**Problem**:
In the mailing-list message about pam_systemd, transcribe the passage that begins at the words "On Sat, May" and stops after "is this? /etc/pam.d/??".

[systemd-devel] Help with pam_systemd..

Kok, Auke-jan H auke-jan.h.kok at intel.com
Sat May 26 10:12:38 PDT 2012


On Sat, May 26, 2012 at 3:31 PM, Shawn Ferris <shawn.ferris at gmail.com> wrote:
> Hey everyone,
>
> I've got a Buildroot FS and was trying to get 'system --user'
> functionality working. I didn't have PAM installed (it wasn't
> available in buildroot), but was informed that it was a must, so I
> have added it to my system now. Pam seems to be working perfectly as
> in I can log into the system with 'auth required pam_unix.so' but it
> wont even prompt for a password with 'auth required pam_nologin.so'.
>
> When I added pam_systemd.so, I get locked out of my system. He's my pam entry:

which pam entry is this? /etc/pam.d/??

**Dataset entries**:
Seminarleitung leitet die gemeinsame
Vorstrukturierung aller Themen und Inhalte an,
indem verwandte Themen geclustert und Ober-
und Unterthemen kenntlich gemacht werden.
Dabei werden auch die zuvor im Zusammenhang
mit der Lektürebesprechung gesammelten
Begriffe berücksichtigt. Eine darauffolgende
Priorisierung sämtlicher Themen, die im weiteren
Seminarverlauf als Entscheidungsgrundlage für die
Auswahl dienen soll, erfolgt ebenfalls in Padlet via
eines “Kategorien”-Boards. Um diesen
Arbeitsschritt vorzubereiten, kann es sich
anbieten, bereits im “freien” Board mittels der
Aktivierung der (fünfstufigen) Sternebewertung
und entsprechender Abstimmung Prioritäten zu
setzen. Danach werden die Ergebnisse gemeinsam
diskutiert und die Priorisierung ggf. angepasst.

**Completed exercise**:
On Sat, May 26, 2012 at 3:31 PM, Shawn Ferris <shawn.ferris at gmail.com> wrote:
> Hey everyone,
>
> I've got a Buildroot FS and was trying to get 'system --user'
> functionality working. I didn't have PAM installed (it wasn't
> available in buildroot), but was informed that it was a must, so I
> have added it to my system now. Pam seems to be working perfectly as
> in I can log into the system with 'auth required pam_unix.so' but it
> wont even prompt for a password with 'auth required pam_nologin.so'.
>
> When I added pam_systemd.so, I get locked out of my system. He's my pam entry:

which pam entry is this? /etc/pam.d/??